Teacup Puppies

It is an irrefutable fact that puppies are adorable. Somehow, the tiny ones are even MORE adorable. It is this cute factor that makes it easy to understand why anyone would be drawn to the idea of getting their very own teacup puppy. There is just something about literally being able to hold a life in your hand. If you feel like your heart is going to explode if you don’t get a teacup puppy in your life soon, take a deep breath and read what to expect. Teacup puppies may be tiny, but the responsibility of owning one is anything but.
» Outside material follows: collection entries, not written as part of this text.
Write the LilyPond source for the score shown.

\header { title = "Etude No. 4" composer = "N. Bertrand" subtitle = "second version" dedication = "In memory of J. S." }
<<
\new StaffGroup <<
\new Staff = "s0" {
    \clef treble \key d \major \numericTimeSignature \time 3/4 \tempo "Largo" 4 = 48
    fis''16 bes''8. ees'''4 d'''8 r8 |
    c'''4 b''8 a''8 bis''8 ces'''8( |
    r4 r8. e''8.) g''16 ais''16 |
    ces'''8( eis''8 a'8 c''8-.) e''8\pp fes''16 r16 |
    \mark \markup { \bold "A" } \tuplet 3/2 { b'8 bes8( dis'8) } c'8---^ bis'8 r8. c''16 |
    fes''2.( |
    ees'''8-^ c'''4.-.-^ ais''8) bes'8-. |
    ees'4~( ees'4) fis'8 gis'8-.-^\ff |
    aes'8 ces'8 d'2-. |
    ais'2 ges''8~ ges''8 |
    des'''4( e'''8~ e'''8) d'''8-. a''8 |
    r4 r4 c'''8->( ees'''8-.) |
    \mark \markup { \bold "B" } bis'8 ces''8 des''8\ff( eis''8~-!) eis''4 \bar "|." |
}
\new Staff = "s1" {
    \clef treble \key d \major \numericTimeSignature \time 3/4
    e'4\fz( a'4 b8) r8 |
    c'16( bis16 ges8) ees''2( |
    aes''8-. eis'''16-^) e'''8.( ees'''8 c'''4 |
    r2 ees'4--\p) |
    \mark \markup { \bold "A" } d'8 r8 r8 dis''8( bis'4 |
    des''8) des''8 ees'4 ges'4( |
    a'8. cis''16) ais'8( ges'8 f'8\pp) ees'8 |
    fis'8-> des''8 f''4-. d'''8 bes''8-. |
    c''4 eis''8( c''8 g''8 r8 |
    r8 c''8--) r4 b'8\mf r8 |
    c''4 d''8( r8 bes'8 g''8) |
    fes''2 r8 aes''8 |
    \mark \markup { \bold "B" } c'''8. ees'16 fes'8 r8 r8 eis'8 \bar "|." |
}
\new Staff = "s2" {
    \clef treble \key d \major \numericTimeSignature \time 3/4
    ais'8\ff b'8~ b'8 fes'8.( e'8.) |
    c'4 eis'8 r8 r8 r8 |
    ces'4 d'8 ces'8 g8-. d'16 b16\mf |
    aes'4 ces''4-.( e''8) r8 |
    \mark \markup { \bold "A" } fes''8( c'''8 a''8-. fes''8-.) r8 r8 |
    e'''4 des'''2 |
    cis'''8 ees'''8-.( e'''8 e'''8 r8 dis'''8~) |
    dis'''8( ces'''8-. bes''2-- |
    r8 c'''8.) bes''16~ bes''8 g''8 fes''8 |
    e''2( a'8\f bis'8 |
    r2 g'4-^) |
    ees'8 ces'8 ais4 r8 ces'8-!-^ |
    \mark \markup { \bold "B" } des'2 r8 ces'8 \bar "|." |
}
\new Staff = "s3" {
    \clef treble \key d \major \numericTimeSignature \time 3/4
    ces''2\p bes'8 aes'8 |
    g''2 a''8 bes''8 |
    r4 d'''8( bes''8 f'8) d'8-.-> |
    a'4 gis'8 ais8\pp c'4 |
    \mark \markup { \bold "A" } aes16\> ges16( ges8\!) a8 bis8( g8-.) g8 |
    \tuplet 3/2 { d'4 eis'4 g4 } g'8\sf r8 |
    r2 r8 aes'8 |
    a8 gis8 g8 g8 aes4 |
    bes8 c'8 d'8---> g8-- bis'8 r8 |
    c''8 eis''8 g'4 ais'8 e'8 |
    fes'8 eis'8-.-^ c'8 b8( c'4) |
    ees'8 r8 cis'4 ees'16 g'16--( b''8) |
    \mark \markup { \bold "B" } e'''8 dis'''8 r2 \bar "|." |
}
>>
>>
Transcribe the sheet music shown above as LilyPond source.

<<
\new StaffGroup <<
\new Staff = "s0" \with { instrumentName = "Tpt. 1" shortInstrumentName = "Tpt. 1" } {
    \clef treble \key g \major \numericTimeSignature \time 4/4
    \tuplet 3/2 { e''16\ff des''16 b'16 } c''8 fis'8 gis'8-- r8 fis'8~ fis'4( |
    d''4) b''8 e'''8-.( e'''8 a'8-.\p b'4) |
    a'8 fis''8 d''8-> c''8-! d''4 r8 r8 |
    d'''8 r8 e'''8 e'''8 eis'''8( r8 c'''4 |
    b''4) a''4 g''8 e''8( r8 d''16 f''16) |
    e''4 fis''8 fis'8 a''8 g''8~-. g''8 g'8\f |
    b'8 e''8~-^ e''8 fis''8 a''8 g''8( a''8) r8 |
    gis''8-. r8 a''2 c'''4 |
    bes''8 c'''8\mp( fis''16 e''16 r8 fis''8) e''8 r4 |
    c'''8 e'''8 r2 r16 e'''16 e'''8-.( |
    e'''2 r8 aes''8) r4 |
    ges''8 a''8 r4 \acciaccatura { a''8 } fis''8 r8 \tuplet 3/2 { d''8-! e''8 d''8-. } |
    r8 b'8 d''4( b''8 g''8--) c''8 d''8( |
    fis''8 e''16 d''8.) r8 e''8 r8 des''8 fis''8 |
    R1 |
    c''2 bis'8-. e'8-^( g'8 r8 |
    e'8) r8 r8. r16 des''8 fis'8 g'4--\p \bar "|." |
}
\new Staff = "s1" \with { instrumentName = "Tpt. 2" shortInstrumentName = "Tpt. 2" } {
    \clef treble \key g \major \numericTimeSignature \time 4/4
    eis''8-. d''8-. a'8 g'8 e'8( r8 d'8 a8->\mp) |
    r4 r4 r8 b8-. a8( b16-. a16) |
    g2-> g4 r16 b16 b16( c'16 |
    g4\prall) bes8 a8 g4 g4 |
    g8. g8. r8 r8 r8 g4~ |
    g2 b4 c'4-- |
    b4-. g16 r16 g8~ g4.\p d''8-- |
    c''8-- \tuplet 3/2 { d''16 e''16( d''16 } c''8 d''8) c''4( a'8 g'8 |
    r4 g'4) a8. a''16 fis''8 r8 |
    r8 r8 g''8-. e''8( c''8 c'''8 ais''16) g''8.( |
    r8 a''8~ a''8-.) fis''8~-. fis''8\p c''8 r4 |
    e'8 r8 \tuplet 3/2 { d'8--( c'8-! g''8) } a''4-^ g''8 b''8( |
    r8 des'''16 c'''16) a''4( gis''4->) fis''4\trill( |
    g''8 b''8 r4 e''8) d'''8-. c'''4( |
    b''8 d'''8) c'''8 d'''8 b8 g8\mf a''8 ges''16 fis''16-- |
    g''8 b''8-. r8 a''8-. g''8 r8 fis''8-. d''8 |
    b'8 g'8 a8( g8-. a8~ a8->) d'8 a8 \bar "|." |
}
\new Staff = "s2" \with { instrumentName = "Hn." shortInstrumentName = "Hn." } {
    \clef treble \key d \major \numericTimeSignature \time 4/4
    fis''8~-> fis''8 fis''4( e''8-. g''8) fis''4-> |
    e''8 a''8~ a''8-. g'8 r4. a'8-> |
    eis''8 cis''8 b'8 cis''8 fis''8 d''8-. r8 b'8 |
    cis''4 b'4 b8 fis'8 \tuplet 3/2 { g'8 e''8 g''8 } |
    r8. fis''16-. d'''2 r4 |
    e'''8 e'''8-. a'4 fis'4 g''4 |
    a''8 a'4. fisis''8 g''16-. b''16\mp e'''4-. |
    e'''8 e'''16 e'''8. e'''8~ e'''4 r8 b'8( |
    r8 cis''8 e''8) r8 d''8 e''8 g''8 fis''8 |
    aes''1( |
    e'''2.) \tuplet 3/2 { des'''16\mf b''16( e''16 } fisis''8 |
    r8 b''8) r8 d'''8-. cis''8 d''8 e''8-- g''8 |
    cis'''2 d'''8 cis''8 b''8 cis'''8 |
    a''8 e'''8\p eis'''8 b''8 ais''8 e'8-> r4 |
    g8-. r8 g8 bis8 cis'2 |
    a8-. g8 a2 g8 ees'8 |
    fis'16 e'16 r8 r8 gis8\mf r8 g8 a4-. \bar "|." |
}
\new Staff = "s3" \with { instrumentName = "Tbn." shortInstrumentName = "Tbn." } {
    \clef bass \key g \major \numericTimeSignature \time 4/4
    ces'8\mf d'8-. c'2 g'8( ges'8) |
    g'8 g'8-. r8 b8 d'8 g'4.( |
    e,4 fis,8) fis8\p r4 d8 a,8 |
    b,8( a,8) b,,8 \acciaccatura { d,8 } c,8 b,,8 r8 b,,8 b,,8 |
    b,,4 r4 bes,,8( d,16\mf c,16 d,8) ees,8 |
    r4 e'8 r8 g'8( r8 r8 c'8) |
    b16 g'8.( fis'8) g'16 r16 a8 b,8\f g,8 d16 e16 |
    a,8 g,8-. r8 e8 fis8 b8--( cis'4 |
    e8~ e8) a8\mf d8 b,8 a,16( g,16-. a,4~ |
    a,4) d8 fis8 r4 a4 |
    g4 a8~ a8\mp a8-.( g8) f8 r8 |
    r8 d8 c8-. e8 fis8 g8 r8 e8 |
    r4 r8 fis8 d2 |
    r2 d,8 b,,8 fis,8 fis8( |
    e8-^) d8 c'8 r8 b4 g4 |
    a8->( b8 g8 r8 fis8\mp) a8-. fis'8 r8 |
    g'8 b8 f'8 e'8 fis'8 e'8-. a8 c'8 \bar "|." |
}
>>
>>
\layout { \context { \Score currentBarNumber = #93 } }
1. Most breeders and national breed clubs don’t recognize “teacup” puppies

(Photo Credit: Getty Images)

(Photo Credit: Getty Images)

If you go to a Yorkshire Terrier breeder asking for a Teacup Yorkie, you will most likely be told to look elsewhere. As teacup puppies are not recognized by national breed clubs, there are no breeding regulations when it comes to teacup breeds. Sometimes, a teacup puppy will occur naturally in a regular litter as the runt. However, this is few and far in-between. In order for teacup puppy “breeders” to consistently produce popular, in-demand tiny puppies, they usually breed smaller runts with each other. Health consequences of overbreeding smaller dogs are not a concern for puppy mills or irresponsible breeders looking to make a quick buck. If you are considering bringing home a teacup puppy, be sure to scrupulously research who you are getting your puppy from.

2. They are fragile

(Photo Credit: Getty Images)

(Photo Credit: Getty Images)

Teacup puppies are tiny. This is fairly obvious, but let it sink in. You cannot simply let a teacup puppy wander around your house if you have young children running around or other larger pets. You cannot give a quick, hard tug on the leash of a teacup puppy if they are not behaving in a leash-appropriate way.

Teacup puppies require vigilant attention, especially until they reach their adult size of a whopping four pounds. If you have children, have a serious talk with them about how to handle the teacup puppy and set limits to how many people handle her during her first few months.

During the first year of having a teacup puppy, it is particularly important to stay on top of vaccines as well. Tiny bodies have a more difficult time fighting off infection that other older, larger dogs can fend off easily. Teacup puppies are also prone to certain ailments throughout their life due to their tiny size, such as respiratory and cardiac issues.

Their tummies are also fragile, in a way. Their stomaches are tiny (as the rest of their bodies would lead you to believe), so they cannot eat as much as a large dog. Teacup puppies require frequent, small rounds of feeding to insure they are getting the proper amount of nutrients without bloating or indigestion.

Again, vigilance is key in every aspect of your teacup puppy’s life in order to insure they lead the healthy, happy, and long life they deserve.

3. They are adorable, highly sociable, and long living dogs

(Photo Credit: Getty Images)

(Photo Credit: Getty Images)

While the warnings of health issues and frailty may have you rethinking this whole teacup puppy business, there are obvious perks to owning such an adorable, tiny dog. Since teacup puppies are so tiny, they get used to being handled by humans quickly and will instantly grow affectionate towards you. As they are puppies, they are just as energetic and curious as any other breed of puppy and will make you laugh entirely too much the first time they discover their own reflection in a mirror. Many popular teacup “breeds” are small companion dogs, so they carry on the sociable, outgoing, friendly, and fun personalities of their slightly larger counterparts.

If you did your research correctly to find your teacup puppy, you can find yourself with a companion for up to 15 years. Smaller dogs do tend to live longer than larger breeds, and if given the proper treatment, your teacup puppy can lead a long, fulfilling life as well.